The new responsible adult care giver has many hurdles to surmount. First, the idea that pediatricians play medical games with their patients and over-indulge their patient's parents; second, the fact that the parents know more than he/she does about the child, his problem, and the goals for his care; third, the idea that it is normal for parents to be anxious, to expect satisfactory explanations, and to wish for inclusion when decisions are made, which all takes valuable professional time.

The adult care giver will probably never have the same creative interest that was the vital ingredient of the former relationship, indeed it may have been the adhesive that held the situation together.

Some diagnoses I dealt with required 10 to 15 years of constant attention to ensure a maximal habilitation of the infant becoming a toddler, becoming a child, becoming an adolescent. I molded those youngsters as best I could into the best they could be -- my interest was very proprietary. I was aware of the situation and tried to maintain a reasonable balance. How much more difficult for thc reluctant physician!

Because our society is so mobile, new patients are sometimes referred mid-stream; in these instances, I found it hard to feel the same degree of interest in an inherited case as I had in one I had cared for since birth. It must have been the same for my patients whom I transferred elsewhere.

My point is -- if these feelings exist within pediatrics -- how much more stressful might this be when transferring to adult care.

Even today, former patients still beat their way through the bureaucracy to ask one to intervene when barriers have become insurmountable. Frequently, these barriers stem from faulty communication or unreasonable attitudes.

There are other points to be made and addressed:

Existing knowledge gaps must be filled concerning techniques, community resources, experience of others, and achievable goals.
The range of care delivery models must be assessed and documented.
Methods of coordination with other services must be explored.
The financing of care must be regarded as an immediate priority.
We are talking about labor-intensive care, increasingly expensive, and the reimbursement systems which have not caught up with these facts.

Children with special needs entering the adult system are not overly welcomed because:

They should many times overstay their DRG norm.
They may not be covered -- any longer -- by their parents' insurance.
If employed -- even part time -- they may be part of the working poor -- uninsured but not destitute enough to be on welfare or even eligible for Medicaid.
For the rest of this century, everything we discuss in reference to medicine, health care delivery or policy will merely be symptomatic of the overarching tension between our aspirations for health care and our resources to pay for them.

The two populations at greatest risk of medical neglect are the elderly and children. We will have to fight harder than ever for the funds to care for special needs children and young people.

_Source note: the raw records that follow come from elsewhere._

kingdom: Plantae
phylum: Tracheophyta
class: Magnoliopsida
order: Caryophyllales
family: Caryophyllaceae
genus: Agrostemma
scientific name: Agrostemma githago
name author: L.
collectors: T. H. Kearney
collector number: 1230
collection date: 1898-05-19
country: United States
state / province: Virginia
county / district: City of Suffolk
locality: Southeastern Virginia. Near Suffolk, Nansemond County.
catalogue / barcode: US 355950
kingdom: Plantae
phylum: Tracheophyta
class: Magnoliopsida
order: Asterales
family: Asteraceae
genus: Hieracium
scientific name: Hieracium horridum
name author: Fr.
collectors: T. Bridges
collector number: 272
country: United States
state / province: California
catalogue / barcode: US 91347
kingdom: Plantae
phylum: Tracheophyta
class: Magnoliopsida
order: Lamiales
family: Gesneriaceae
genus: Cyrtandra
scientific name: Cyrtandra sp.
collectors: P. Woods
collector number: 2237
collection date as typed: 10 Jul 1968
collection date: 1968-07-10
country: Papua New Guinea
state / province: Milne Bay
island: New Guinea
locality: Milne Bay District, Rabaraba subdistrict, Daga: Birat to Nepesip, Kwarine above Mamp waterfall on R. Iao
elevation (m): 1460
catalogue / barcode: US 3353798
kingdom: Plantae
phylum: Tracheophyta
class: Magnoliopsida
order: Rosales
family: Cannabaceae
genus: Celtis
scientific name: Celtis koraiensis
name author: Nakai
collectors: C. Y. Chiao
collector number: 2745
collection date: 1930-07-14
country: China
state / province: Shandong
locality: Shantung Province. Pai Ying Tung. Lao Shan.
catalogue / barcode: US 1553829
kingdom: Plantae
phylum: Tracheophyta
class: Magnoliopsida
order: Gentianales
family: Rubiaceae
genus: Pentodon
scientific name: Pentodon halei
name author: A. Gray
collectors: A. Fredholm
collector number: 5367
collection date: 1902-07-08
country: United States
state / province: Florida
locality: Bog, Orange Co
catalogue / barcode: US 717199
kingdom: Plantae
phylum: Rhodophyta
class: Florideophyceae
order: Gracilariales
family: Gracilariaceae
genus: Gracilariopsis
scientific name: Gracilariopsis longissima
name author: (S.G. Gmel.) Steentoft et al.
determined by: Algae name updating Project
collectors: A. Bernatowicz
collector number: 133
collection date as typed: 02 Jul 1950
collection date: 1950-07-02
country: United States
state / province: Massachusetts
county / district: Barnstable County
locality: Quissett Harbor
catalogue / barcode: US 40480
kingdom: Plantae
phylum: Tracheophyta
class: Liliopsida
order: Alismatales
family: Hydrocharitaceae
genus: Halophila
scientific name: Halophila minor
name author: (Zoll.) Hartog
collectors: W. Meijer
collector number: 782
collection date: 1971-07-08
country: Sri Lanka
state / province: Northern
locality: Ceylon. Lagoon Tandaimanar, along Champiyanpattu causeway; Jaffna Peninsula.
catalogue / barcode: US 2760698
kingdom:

It is unlikely that any administration or any Congress will address this issue on the clear merits of the situation -- in spite of the nation's affluence and prosperity. But the day will come when the business community will exert much greater pressure than at present for a more realistic method of funding health care. We must be prepared for that day so our special needs children are not shortchanged as the health care delivery system is rebuilt. We must be certain that there is adequate documentation of the essential range of health services so that implementation may take place without delay as soon as resources are made available.

These are the issues we ask you to discuss with us over the next two days -- along with any additional ones from your experience you would like to bring forth.

Let us clearly identify the problems and plan concrete efforts which each of you can pursue within your own organization. Let us then outline some efforts we can jointly pursue to knock down the barriers currently preventing our young people from living their lives to the fullest.